Por Germán Sánchez Griese
En la Historia de la Iglesia han sido pocos los casos de dimisión del Pontífice. Uno de los más célebres fue el de Benedicto IX, elegido en 1032. Poco se sabe de él, de acuerdo a la tradición conservada por la Abadía de Grottaferrata, donde murió haciendo penitencia después de su dimisión.
En 1294 Pietro del Morrone, un anciano de 80 años, eremita benedictino que vivía exclusivamente dedicado a la oración y a la penitencia, fue elegido Papa por un consistorio de 12 cardenales entre los cuales, lógicamente, no se encontraba él. Fue elegido el 5 de julio de 1294, consagrado solemnemente el 29 de agosto del mismo año en la Iglesia de Santa Maria del Collemaggio, en la zona italiana de Aquila, tomando el nombre de Celestino V. Renunció el 13 de diciembre de 1294, al declararse sin experiencia en el manejo de los asuntos de la Iglesia, retirándose a vivir nuevamente su vida de oración y sacrificio. Fue canonizado el 5 de mayo de 1313 y se le conoce como el “Papa Angélico” por el interés que tuvo en vivir siempre el ideal de la santidad y el hacer vivir dicho ideal a toda la Iglesia.
El último Papa que renunció fue Gregorio XII, el veneciano Angelo Correr, quien se retiró en 1415, dos años antes de morir.
Por las historias anteriores, consignadas en varios libros de Historia de la Iglesia, entre los que destacan “Grandi Dizionario Ilustrato dei Papi”, de John N.D. Kelly (Ed.

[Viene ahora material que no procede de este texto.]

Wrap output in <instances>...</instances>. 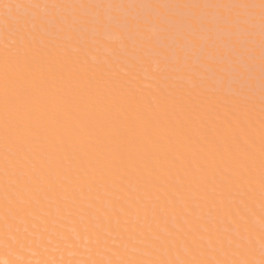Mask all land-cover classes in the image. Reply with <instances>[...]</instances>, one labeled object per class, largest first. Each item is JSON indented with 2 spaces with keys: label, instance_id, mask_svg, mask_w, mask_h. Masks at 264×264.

Piemme) y “I Papi nella storia” (Coletti Editori, Roma), un Papa puede renunciar.
Así lo establece el Derecho Canónico en el Canon 332, párrafo 2, que dice: “Si el Romano Pontífice renunciase a su oficio, se requiere para la validez que la renuncia sea libre y se manifieste formalmente, pero no que sea aceptada por nadie”.

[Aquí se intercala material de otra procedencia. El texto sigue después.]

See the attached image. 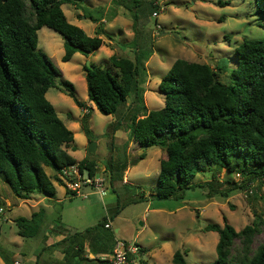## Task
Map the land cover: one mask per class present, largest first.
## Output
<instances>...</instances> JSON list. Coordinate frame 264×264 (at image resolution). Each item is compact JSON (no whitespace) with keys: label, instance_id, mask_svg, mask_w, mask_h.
Masks as SVG:
<instances>
[{"label":"trees","instance_id":"trees-1","mask_svg":"<svg viewBox=\"0 0 264 264\" xmlns=\"http://www.w3.org/2000/svg\"><path fill=\"white\" fill-rule=\"evenodd\" d=\"M78 1L82 0H0V178L20 200H29L34 194L55 196L56 186L45 167L56 170L58 178L63 167L75 163L87 168L91 175L98 172L95 161H77L68 151L74 148L75 135L47 99L62 72L39 49L38 32L44 27L63 37V62L78 53L89 58L101 48L104 42L100 35L89 36L72 24L63 10L64 5H76ZM130 1L138 7L136 0L115 3L132 12ZM256 13L264 16V0H256ZM85 18L99 22L91 14ZM134 19L137 30V17ZM259 26L264 29V21ZM128 46L134 50V59L117 55L110 58L117 72L94 63L92 69L84 66L88 101L104 115H117L128 99H132V107L138 103L131 116L129 141L142 149L159 147L166 154L160 162L158 184L152 191L156 199L184 200L187 190L211 187L212 182L203 185L194 180L212 166L240 175L242 182L220 191L210 188L209 197L220 194L228 198L237 189L249 191L252 184L264 183V39L244 40L234 50L233 67L227 60L219 61L216 67L176 60L159 85L165 97L164 107L147 113L140 108L146 107V91L140 80L143 83L141 72L152 53L139 47L137 37ZM225 73L228 84L219 79ZM61 85L77 106H86L73 83L65 80ZM89 115L83 117L82 128L91 137ZM145 157L143 153L130 164ZM121 164L109 167L112 183L129 168L127 162ZM2 204L0 195V209ZM258 219L241 231L229 223L208 224L205 232L219 234L217 258L210 264H264V243L251 251L253 238L264 225V219ZM45 222L44 208L30 218L15 220L18 235L24 239L41 237ZM108 222L105 219L83 231L66 234L53 244L63 254L59 263L106 264L91 259L89 254L113 252L117 237L113 228H106ZM236 240L241 241V249L233 255ZM186 253L177 251L173 264H189ZM36 264H40L39 258Z\"/></svg>","mask_w":264,"mask_h":264},{"label":"rangeland","instance_id":"rangeland-1","mask_svg":"<svg viewBox=\"0 0 264 264\" xmlns=\"http://www.w3.org/2000/svg\"><path fill=\"white\" fill-rule=\"evenodd\" d=\"M115 1L82 0L76 5L63 6L68 20L90 36H93V28L97 24L86 19V15L91 14L108 22L107 25L104 23L109 31L106 34V50L103 48L89 58L78 53L69 62H63V37L47 27L42 28L38 36L39 49L62 72L56 79V86L48 91L47 99L75 134L74 148L70 149L72 156L77 161H95L98 172L105 173L108 181L112 180L110 165L120 166L122 162H127L130 171L125 173L128 181L125 178L124 181L128 185L123 184V173L115 179L114 189L110 186V192L105 195L85 189L83 193L88 197H72L67 194L66 186L58 181L56 170L45 167L56 186L53 199L34 194L29 200H20L0 178V195L3 198L0 264H36L37 258L40 264H60L61 249L53 246L59 241V234L83 231L105 219L111 221L115 231L119 230L116 233L119 240L139 245L141 252L135 256L138 264H173V256L179 250L187 252L189 264H210L217 258L219 234L205 232L208 224L224 226L229 223L241 231L256 219H264V183L252 184L249 191L237 189L228 198L220 194L208 196L210 188L220 191L242 182L236 174L214 166L194 180V183L203 185L212 182L211 187L187 190L184 200L156 199L152 191L158 184L160 162L166 154L159 147L142 149L127 140L131 116L138 103L132 107V99H128L117 115L102 114L94 103L88 101L84 71V66L90 61L103 69L117 72L110 56L134 59V50L128 45L137 37L139 47L147 54L152 53L143 69L145 75L141 72L145 78L143 83L140 80V85L146 90V107L141 105L140 108L145 113L162 109L165 97L159 85L176 60L210 64L212 67H216L221 60H227L233 67L236 64L234 50L244 40L264 39V29L259 26L264 16L256 13V0H136L138 7L132 1L128 3L132 12L118 6ZM158 8L162 11L155 18L153 14ZM134 16L137 17V30L134 28ZM109 38L117 43L111 46ZM219 79L224 84L229 83L226 73L221 74ZM65 80L74 84L78 98L86 103L84 108L77 106L62 87L61 82ZM87 114H90L88 127L91 137L82 128L83 117ZM70 118L76 123L74 129L69 127ZM117 129L122 131V135L115 139ZM90 143L97 145L93 154L88 151ZM143 153L146 155L144 160L130 164ZM215 174L216 178L213 177ZM40 208L46 211V228L41 237H20L15 220L18 217L30 218ZM263 243L264 225L255 234L251 251L255 252ZM240 249L241 241L236 240L233 255Z\"/></svg>","mask_w":264,"mask_h":264},{"label":"built area","instance_id":"built-area-1","mask_svg":"<svg viewBox=\"0 0 264 264\" xmlns=\"http://www.w3.org/2000/svg\"><path fill=\"white\" fill-rule=\"evenodd\" d=\"M161 9L153 14L155 18L159 17ZM158 30L160 26L157 27ZM239 178L240 175H237ZM59 178L66 186L67 191L75 193L77 196L82 195L88 197V194H84L85 189H90L93 192L105 195L107 193L106 174L97 172L95 175H91L87 168H83L80 163L71 164L61 169ZM252 192V191H251ZM2 212V209H0ZM106 228L111 229V221L106 225ZM140 247L138 244H130L128 242L117 239L116 246L112 253L104 254L100 256V260L106 262V264H138L135 256L140 253ZM19 264V263H17Z\"/></svg>","mask_w":264,"mask_h":264},{"label":"crops","instance_id":"crops-1","mask_svg":"<svg viewBox=\"0 0 264 264\" xmlns=\"http://www.w3.org/2000/svg\"><path fill=\"white\" fill-rule=\"evenodd\" d=\"M118 18V16L117 17H115V19H117ZM104 23H106V21L104 20V19H101V20H99V22L98 23H96L97 24V26H94V28H93V36H96L97 34H99L100 35V37L103 39V45L101 46V48L97 51V52H99L101 49H103L104 48V50H106L105 48H107V46L105 45V42H106V39H107V36H106V34L108 35V33H109V31H108V28H107V24H108V22L106 23V25L104 26ZM100 25V26H99ZM109 26V25H108ZM90 36V35H89ZM110 40H111V42H112V45L111 46H114V44H116L117 42H116V40L115 39H113V38H109ZM132 42V41H131ZM130 42V43H131ZM128 47V46H127ZM96 52V53H97ZM106 52V51H105ZM95 53V54H96ZM95 54H92V55H95ZM91 55V56H92ZM109 57V56H108ZM112 56H110V58H111ZM85 58H87V57H85ZM91 63H94V62H91ZM148 63V62H147ZM95 64V63H94ZM95 65H97V64H95ZM146 66H147V64H146ZM142 87H143V85H142ZM144 88V87H143ZM145 89V88H144ZM146 91V90H145ZM145 94H146V92H145ZM145 94H144V96H145ZM81 118L82 117H80V120H81ZM71 119L72 118H70L68 121H69V123H70V128H75L76 127V123L75 122H73V121H71ZM66 125V124H65ZM73 132V131H72ZM74 133V132H73ZM75 135V134H74ZM121 135H122V131H120V130H116L115 131V134H114V137H115V139H118V138H120L121 137ZM120 136V137H119ZM127 140L129 141V132H128V134H127ZM130 143H131V145L133 144V142H131L130 141ZM69 151V153L71 154V152H70V150H68ZM72 155V154H71ZM99 168V167H98ZM104 169V168H103ZM107 169V168H106ZM104 171V170H103ZM130 171V169L128 168V170L126 171L127 173ZM126 172H124V175H123V184H125V185H127L126 183H125V181L127 180V178H126V176H125V173ZM101 173V172H100ZM111 173V172H110ZM58 175V174H57ZM125 176V177H124ZM124 178H125V181H124ZM58 181L60 182V183H62L63 184V182L61 181V179L60 178H58ZM128 181V180H127ZM55 185V184H54ZM110 186L112 187V189H114V183H112L111 182V180L110 181H108L107 182V185H106V189H107V192H110ZM67 194L68 195H71L68 191H67ZM90 195H92V193H89ZM89 196V195H88ZM46 199L48 198L49 200L50 199H53V197H51V198H49V197H45ZM62 228V227H61ZM69 234V233H68ZM61 237H60V239H59V241L60 240H62L65 236H66V234L64 235H62V234H59ZM57 237V236H56ZM118 239V238H117ZM58 242V241H57ZM61 255H62V257H61V259H60V261L63 259V254H62V252H61ZM102 255H104V254H99V255H93V254H89V257L91 258V259H94V258H97V259H99L100 258V256H102ZM26 257V256H25Z\"/></svg>","mask_w":264,"mask_h":264},{"label":"water","instance_id":"water-1","mask_svg":"<svg viewBox=\"0 0 264 264\" xmlns=\"http://www.w3.org/2000/svg\"><path fill=\"white\" fill-rule=\"evenodd\" d=\"M86 66H87L89 69H92V68H93V66H92V64H91L90 61H87ZM96 149H97V145H96V143H90V144H89L88 151H89L90 154L95 153V152H96ZM115 232L118 233L119 230L117 229Z\"/></svg>","mask_w":264,"mask_h":264}]
</instances>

Los comentaristas al Derecho Canónico han mencionado que, si bien la fórmula del canon no exige una forma determinada, lo lógico sería que fuera por escrito y ante testigos, ya que éste es el procedimiento ordinario para actos de este tipo.
Por lo tanto el Papa puede renunciar y nadie debería mostrar ningún recelo si esto sucediera: el Derecho Canónico lo prevé y lo reglamenta. ¿Cuántos hombres a los 80 años después de una vida de trabajos no se jubilan y gozan de una pensión sin que nadie se extrañe?

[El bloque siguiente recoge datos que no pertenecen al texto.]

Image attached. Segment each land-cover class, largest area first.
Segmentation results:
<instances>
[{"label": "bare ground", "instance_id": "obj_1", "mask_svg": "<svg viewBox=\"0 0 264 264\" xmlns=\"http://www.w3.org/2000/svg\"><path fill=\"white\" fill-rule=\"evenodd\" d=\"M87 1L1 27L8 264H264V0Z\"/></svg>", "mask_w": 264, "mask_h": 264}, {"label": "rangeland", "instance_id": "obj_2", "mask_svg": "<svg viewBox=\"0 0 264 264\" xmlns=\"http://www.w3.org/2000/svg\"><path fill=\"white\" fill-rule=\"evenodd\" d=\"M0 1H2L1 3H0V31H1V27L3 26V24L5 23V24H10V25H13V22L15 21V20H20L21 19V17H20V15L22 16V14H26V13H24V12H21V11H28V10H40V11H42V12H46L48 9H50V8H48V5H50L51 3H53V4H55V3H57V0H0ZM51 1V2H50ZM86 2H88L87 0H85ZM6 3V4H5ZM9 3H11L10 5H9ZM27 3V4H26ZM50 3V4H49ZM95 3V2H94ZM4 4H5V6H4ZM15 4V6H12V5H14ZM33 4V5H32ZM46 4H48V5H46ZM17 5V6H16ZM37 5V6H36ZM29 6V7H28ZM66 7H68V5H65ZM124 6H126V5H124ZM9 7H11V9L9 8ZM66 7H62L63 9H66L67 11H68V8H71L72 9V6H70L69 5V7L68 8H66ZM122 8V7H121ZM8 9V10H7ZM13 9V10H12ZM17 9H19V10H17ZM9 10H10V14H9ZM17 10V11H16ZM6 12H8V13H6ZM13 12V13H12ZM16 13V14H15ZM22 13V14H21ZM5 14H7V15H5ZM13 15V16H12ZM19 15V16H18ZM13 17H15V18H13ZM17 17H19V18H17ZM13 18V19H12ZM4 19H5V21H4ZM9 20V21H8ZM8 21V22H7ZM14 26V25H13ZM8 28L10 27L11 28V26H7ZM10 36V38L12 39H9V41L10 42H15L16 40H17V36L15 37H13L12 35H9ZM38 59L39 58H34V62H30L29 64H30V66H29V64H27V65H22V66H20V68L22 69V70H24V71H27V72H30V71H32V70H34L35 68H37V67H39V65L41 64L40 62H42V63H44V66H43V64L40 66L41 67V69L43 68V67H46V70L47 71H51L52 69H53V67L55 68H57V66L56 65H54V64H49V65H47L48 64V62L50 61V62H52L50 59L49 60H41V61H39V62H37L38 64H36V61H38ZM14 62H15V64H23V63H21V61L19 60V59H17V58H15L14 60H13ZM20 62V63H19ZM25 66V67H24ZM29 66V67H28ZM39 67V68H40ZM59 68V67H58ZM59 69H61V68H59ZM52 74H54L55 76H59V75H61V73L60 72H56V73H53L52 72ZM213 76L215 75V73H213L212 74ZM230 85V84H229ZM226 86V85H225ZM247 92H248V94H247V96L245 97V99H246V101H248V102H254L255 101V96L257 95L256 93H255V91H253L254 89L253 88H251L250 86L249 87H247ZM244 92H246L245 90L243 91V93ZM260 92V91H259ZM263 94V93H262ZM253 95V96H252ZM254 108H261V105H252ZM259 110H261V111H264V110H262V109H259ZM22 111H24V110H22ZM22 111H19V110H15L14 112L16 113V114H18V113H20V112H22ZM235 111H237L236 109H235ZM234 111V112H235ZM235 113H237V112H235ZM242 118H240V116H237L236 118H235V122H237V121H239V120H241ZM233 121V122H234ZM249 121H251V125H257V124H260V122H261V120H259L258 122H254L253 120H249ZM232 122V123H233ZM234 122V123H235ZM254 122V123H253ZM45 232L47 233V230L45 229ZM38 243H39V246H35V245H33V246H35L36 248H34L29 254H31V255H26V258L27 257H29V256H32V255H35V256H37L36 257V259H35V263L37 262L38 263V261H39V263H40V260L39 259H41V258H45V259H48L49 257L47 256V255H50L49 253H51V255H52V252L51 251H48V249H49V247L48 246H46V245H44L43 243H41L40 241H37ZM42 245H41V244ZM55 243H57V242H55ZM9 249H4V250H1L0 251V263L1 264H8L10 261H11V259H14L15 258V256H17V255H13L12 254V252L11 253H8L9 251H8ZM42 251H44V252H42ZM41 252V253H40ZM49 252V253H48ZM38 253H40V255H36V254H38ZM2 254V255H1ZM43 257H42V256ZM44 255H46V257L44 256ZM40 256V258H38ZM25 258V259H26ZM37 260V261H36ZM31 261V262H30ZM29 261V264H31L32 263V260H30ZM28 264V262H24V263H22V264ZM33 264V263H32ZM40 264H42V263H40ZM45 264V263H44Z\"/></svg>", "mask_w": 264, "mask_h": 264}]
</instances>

Juan Pablo II, -después de una juventud azarosa bajo la ocupación nazi, una preparación al sacerdocio en la clandestinidad de la Polonia ocupada por los nazis, un trabajo como obispo oponiéndose siempre al régimen comunista, un papado activo y militante, un atentado sufrido en plena Plaza de San Pedro y diversos problemas de salud-, durante 26 años sostuvo en sus manos el timón de la barca de Pedro hasta el día de su muerte, con la misma firmeza de siempre.
Nuestro pontífice actual, Benedicto XVI, ha afirmado en el libro “Luz del mundo”, que el Papa puede dimitir cuando considera que no se encuentra capaz física, mental y espiritualmente para desarrollar el encargo confiado. El papa indica que nota cómo sus fuerzas van disminuyendo y que tal vez el trabajo que conlleva el Pontificado “sea excesivo para un hombre de 83 años”. Sin embargo, ha subrayado que no dimitiría a pesar de las dificultades de su pontificado porque “cuando el peligro es grande no se puede huir” sino que es necesario “resistir y superar la situación difícil”.
Según ha manifestado Ratzinger, se puede dimitir “en un momento de serenidad o cuando ya no se puede más” pero no se puede huir “precisamente en el momento del peligro”.